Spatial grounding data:

%%

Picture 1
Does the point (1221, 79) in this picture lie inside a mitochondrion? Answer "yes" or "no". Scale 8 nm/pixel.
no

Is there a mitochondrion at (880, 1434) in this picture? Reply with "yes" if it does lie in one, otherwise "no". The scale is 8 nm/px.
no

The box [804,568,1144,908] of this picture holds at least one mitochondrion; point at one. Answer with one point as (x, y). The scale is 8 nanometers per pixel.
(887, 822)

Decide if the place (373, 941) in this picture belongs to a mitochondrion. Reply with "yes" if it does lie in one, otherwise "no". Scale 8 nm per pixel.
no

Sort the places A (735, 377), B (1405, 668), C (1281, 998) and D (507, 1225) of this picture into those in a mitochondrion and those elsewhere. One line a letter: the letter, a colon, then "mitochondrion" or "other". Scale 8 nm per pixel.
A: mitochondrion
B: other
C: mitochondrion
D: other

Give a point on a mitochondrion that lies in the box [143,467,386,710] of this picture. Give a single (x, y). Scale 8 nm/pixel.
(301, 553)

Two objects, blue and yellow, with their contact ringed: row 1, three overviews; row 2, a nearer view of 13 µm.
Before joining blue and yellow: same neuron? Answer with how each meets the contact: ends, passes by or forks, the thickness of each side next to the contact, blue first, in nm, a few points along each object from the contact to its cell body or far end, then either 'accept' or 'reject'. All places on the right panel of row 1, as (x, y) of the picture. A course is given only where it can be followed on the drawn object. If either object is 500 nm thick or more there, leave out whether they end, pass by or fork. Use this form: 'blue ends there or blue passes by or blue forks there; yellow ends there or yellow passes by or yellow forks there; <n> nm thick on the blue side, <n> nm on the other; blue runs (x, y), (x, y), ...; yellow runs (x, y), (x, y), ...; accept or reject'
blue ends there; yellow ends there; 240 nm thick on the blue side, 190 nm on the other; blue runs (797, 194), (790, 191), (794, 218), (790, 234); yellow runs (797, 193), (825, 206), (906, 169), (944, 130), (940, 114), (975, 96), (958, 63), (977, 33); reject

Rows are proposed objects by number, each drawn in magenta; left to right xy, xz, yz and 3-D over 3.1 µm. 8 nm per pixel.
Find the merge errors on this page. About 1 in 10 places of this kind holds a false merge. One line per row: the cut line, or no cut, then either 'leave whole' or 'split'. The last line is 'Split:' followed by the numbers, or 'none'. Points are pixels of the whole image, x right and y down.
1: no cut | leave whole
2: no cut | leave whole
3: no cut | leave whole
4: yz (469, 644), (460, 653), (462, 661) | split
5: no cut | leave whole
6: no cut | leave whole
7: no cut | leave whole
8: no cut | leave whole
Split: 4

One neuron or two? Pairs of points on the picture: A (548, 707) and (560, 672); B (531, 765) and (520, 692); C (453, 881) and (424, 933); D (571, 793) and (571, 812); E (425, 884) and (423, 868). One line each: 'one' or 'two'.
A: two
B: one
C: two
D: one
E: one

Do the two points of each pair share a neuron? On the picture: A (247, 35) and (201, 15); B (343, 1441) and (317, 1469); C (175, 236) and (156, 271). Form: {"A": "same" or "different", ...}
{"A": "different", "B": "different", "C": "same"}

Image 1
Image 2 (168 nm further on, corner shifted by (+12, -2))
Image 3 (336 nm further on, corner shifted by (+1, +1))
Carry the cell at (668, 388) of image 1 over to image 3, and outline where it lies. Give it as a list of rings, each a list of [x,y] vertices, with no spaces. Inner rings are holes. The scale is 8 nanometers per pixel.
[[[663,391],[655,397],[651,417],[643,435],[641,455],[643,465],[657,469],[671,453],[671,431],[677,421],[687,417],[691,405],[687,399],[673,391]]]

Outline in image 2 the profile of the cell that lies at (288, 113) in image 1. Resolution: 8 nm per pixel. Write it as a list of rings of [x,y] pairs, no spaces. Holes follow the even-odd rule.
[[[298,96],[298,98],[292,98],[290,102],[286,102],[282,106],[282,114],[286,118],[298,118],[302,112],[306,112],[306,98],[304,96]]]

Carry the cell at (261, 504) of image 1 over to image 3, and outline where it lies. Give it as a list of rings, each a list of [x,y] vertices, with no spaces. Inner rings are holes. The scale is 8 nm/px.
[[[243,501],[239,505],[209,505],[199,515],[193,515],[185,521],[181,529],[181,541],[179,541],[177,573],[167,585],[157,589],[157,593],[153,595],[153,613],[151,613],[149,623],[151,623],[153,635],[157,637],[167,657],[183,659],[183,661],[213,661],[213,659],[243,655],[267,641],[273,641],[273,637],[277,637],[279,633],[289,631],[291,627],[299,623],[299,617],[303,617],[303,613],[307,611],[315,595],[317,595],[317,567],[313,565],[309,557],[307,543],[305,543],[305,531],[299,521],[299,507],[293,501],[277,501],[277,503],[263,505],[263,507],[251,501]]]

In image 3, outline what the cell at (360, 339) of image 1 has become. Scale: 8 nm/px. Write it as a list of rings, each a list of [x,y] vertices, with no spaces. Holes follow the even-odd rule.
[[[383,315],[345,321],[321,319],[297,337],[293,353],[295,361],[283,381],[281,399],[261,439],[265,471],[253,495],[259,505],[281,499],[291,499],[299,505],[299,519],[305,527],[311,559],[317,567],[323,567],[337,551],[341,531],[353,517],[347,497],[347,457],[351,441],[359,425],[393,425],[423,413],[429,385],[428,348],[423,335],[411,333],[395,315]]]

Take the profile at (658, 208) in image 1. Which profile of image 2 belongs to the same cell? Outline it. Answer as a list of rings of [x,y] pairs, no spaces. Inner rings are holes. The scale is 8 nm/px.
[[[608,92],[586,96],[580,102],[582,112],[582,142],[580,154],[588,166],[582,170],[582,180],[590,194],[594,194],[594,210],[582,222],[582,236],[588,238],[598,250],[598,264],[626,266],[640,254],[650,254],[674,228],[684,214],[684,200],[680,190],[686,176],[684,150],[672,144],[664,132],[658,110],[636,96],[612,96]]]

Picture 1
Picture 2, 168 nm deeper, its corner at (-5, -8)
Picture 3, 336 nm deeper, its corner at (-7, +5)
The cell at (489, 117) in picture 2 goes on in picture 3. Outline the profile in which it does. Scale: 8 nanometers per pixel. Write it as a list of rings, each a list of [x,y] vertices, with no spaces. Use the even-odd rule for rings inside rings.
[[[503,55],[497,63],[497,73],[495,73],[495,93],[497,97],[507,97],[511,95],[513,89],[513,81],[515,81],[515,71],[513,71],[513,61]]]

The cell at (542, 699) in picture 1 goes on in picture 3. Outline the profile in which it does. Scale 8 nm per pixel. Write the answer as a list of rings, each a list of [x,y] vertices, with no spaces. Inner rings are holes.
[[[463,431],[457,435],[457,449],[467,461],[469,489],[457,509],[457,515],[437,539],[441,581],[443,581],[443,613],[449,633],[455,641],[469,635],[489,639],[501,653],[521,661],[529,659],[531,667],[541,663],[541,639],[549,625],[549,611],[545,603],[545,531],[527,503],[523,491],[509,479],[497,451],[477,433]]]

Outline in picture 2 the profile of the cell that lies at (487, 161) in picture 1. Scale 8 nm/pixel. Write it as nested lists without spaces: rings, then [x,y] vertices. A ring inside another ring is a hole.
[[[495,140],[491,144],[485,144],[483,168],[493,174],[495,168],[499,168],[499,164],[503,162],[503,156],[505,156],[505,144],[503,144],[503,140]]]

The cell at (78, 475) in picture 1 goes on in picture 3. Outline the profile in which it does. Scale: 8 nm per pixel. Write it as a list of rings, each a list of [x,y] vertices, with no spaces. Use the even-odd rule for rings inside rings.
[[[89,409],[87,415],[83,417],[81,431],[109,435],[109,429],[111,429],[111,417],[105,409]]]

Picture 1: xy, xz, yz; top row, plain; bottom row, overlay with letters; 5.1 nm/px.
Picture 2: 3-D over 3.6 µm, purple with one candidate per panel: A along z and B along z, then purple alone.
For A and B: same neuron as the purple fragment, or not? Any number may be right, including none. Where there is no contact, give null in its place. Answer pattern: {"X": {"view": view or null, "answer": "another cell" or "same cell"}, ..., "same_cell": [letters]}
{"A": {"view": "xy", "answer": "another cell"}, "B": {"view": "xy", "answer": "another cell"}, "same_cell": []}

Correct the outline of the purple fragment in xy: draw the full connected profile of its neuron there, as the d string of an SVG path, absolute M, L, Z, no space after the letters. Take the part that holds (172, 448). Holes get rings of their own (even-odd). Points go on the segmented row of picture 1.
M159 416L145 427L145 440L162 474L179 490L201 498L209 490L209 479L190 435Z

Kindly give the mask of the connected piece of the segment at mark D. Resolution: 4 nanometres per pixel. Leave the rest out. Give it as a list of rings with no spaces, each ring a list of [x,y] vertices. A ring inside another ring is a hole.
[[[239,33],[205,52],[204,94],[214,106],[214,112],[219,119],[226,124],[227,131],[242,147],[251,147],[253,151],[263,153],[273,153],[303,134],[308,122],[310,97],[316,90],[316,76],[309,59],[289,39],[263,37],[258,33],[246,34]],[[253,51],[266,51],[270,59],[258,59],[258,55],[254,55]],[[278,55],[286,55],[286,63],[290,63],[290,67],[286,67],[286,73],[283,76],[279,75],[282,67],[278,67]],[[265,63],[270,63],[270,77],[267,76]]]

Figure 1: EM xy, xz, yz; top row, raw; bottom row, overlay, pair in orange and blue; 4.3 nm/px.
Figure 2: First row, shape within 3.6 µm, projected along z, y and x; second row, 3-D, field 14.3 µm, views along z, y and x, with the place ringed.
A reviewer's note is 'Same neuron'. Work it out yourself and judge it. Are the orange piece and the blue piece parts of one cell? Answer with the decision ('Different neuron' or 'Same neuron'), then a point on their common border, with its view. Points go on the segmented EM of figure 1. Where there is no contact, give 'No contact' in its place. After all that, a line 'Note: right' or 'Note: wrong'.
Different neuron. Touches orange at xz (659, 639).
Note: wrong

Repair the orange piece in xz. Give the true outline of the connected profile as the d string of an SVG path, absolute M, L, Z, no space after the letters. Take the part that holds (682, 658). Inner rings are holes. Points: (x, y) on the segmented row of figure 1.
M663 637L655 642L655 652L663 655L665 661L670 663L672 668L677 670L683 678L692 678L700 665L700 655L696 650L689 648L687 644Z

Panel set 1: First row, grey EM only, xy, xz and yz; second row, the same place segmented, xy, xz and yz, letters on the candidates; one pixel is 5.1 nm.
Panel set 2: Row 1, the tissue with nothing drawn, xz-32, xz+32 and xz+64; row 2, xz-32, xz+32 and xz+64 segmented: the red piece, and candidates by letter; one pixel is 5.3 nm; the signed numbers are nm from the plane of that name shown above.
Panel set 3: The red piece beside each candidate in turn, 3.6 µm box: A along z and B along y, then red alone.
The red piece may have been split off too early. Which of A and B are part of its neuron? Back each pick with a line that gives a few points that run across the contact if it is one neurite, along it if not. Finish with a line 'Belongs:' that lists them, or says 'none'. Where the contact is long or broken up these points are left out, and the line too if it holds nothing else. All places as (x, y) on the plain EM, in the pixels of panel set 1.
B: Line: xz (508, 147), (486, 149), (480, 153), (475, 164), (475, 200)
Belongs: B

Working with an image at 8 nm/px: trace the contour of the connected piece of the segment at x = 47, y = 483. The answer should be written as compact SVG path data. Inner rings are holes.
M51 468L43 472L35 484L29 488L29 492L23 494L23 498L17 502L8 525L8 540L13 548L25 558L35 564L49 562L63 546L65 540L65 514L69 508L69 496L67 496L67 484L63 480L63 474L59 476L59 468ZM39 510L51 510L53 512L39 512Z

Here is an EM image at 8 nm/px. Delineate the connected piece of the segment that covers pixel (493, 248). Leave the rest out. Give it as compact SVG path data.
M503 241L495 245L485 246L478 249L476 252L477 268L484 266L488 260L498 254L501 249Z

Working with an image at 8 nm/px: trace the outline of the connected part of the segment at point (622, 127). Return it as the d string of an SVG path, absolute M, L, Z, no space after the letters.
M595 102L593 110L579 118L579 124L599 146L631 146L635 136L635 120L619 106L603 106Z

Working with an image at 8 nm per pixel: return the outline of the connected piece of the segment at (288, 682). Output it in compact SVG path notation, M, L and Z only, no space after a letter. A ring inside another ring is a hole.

%%

Looking at the data above, write out exactly the lines that start at the one containing "Repair the orange" and end at the one containing "Panel set 3: The"; include both and nothing beyond.

Repair the orange piece in xz. Give the true outline of the connected profile as the d string of an SVG path, absolute M, L, Z, no space after the letters. Take the part that holds (682, 658). Inner rings are holes. Points: (x, y) on the segmented row of figure 1.
M663 637L655 642L655 652L663 655L665 661L670 663L672 668L677 670L683 678L692 678L700 665L700 655L696 650L689 648L687 644Z

Panel set 1: First row, grey EM only, xy, xz and yz; second row, the same place segmented, xy, xz and yz, letters on the candidates; one pixel is 5.1 nm.
Panel set 2: Row 1, the tissue with nothing drawn, xz-32, xz+32 and xz+64; row 2, xz-32, xz+32 and xz+64 segmented: the red piece, and candidates by letter; one pixel is 5.3 nm; the signed numbers are nm from the plane of that name shown above.
Panel set 3: The red piece beside each candidate in turn, 3.6 µm box: A along z and B along y, then red alone.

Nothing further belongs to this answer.